Вдруг его взгляд случайно упал на сухой стебелек травы. Тот несколько раз покачнулся. Мужчина не поверил своим глазам. Стебелек задрожал сильнее и согнулся. Теперь уже и Ло почувствовал дуновение ветра. Сначала слабое и легкое, как перышко, оно коснулось его щеки и пошевелило волосы. Потом задуло сильнее. Комда открыла глаза и одновременно с этим развела руки в стороны. Ветер усиливался. Он рвал туман в клочья и уносил с собой. Сухая трава шелестела. Даже ветки деревьев в лесу на другой стороне луга затрещали.
Тут Йяццу услышал, как Озгуш что-то сказал, и повернулся. Командир с силой вцепился в бороду и дернул за нее. Ло повернулся назад и посмотрел туда, куда глядел Озгуш. И чуть сам не схватился за голову. В нескольких метрах впереди ровный луг резко обрывался, образуя глубокий овраг. Комда опять пошевелила руками, теперь направив их вниз. Ветер сразу изменился. Он задул в том направлении, куда указывали ее пальцы. Порывы, которые уже очистили от тумана луг, теперь устремились в овраг.
Ветер рвал холодную ткань тумана и выбрасывал вверх серо-белые куски. Комда еще не опустила руки, а Тресс уже пошел вперед.
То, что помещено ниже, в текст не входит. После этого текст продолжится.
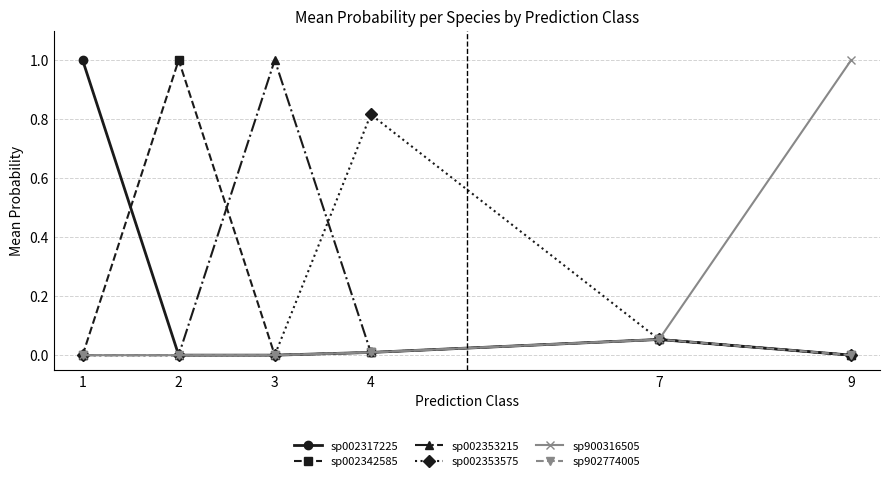

What is the total value across all series at 9?

1.0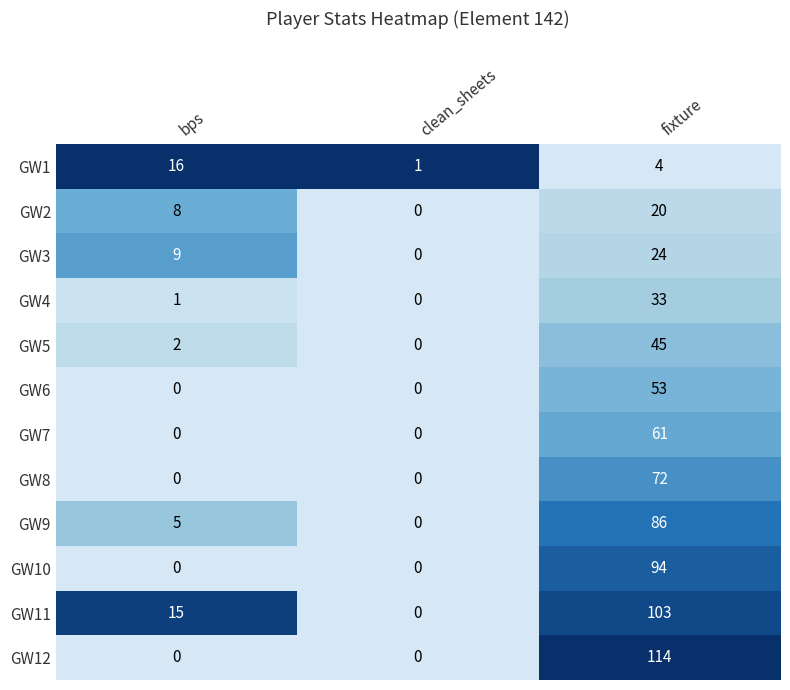

How many data points in GW7 are above 0?

1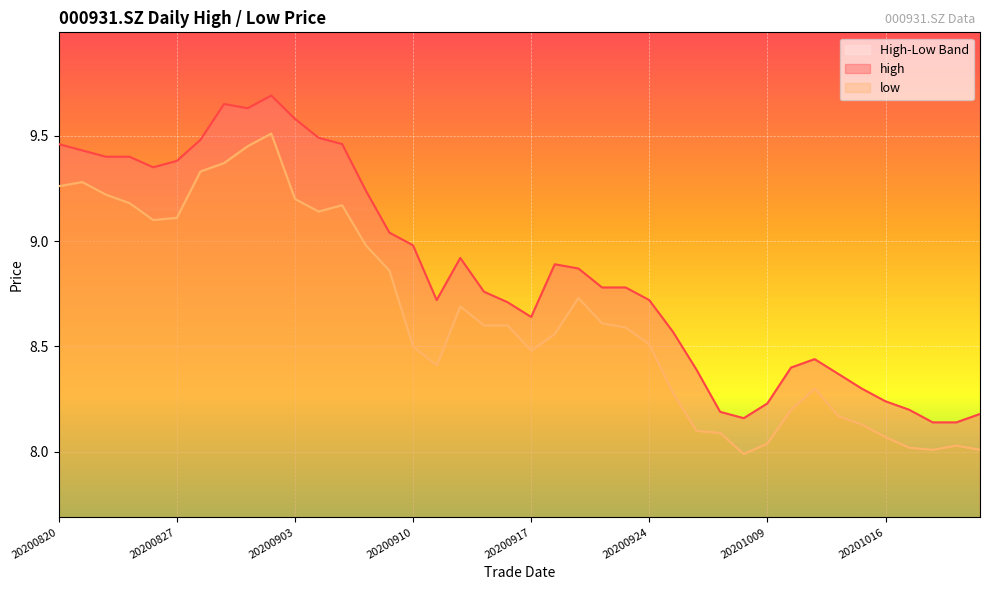

What is the value of the low point at the 1st from the left?

9.3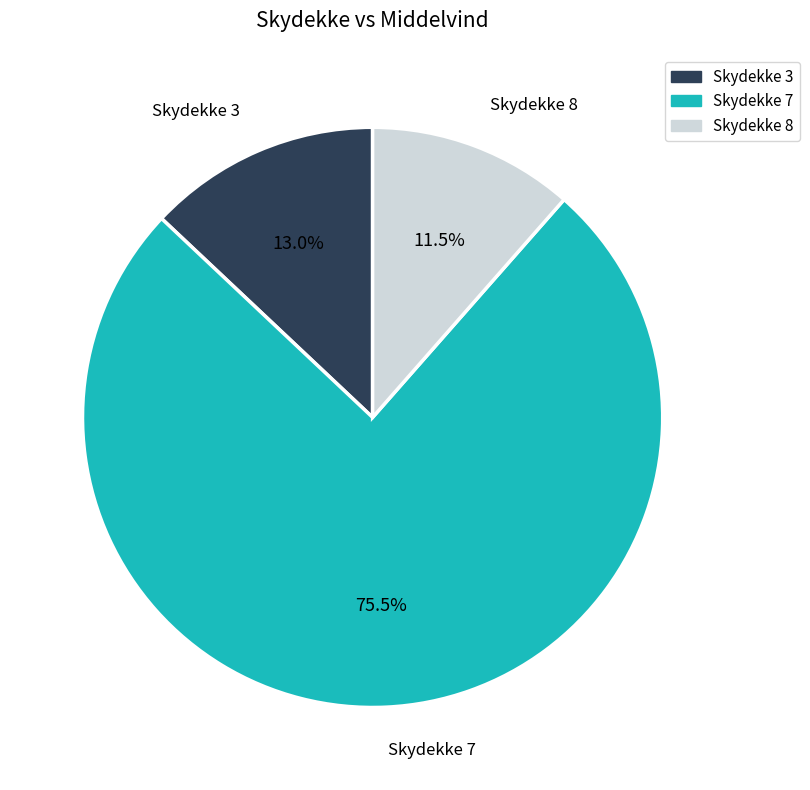

Does any single category account for the majority?

Yes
Он остановился на самом краю обрыва. Так резко, что мелкие камни и комья земли посыпались у него из-под ног. Мужчина долго смотрел вниз, а потом произнес только одно слово:
— Комда…
Женщина опустила руки, и ветер тут же стих. Она подошла к тому месту, где стоял Тресс, и тоже посмотрела вниз. Её лицо побледнело. Они переглянулись, и женщина взмахнула рукой, приглашая вагкхов. Мужчины осторожно приблизились к краю оврага. Что произнес Раст, Йяццу не понял. Сам он на время просто потерял дар речи. Потому что увидел то, чего не видел за всю свою, пусть и не очень долгую жизнь. Дно оврага было сплошь покрыто мертвыми человеческими телами. Там лежали мужчины, женщины и даже дети. Трудно было рассмотреть чьи-то лица. Все казалось черно-красной однородной массой. Озгуш произнес внезапно севшим голосом:
— Птицы хорошо потрудились. Лиц почти нет. Исклеваны до костей.
Мстив сухо ответил:
— Зачем такие подробности, командир? Мы все видим сами. — Но, не удержавшись от комментария, добавил: — Похоже, здесь лежит вся деревня. Как такое могло случиться?
Комда задумчиво потерла рукой лоб, но вслух сказала:
— Спускаться вниз смысла нет. Люди погибли не меньше недели назад. Теперь понятно, почему мы видели столько птиц. Туман прервал их пир. — Затем она, все еще не отводя глаз от дна оврага, продолжила: — Оставьте меня. Я хочу подумать.
Женщина опустилась прямо на землю и закрыла руками лицо. Вагкхи, словно по команде, повернулись и пошли в деревню. Около Комды остался стоять только Тресс. Его фигура в темно-фиолетовой одежде и со скрещенными на груди руками продолжала темнеть на фоне неба даже тогда, когда остальные достигли деревни и разом обернулись.
Комда не возвращалась долго. Постепенно стало темнеть. А вместе с сумерками на деревню опускался холод. У мужчин при каждом слове изо рта шел пар. Тогда они решили не ждать капитана, а самим заняться ночлегом. Было решено остановиться в доме правителя. Мстив и Йяццу нашли в деревне колодец и принесли воды. Озгуш, справедливо рассудив, что если есть печь, то должны быть и дрова, после недолгих поисков обнаружил их в небольшой пристройке около дома. Он позвал Раста, и скоро в печи уже горел огонь. Пока тот разгорался, командир заложил досками, обнаруженными во дворе, все окна. Кроме одного. Того, что смотрело в сторону оврага.
В доме скоро потеплело. Мстив готовил ужин. Раст чистил одежду. Озгуш осматривал ножи, которые в этой экспедиции служили вагкхам оружием. Каждый из мужчин старался чем-нибудь занять себя. По крайней мере, так им становилось легче отогнать неприятные воспоминания. Хотя те все равно возвращались. В памяти возникали мертвые, истерзанные птицами тела людей на дне оврага. С особой четкостью проявлялись детали, на которые они не обратили внимания. Но людям только казалось, что они их не запомнили. Так, Раст по пути к печи споткнулся и раздраженно поднял с пола какой-то предмет. Им оказалась вырезанная из дерева кукла. И вдруг он отчетливо вспомнил, что точно такую же видел в детской руке, в овраге «смерти». Ребенок был давно мертв, а его пальцы продолжали удерживать игрушку.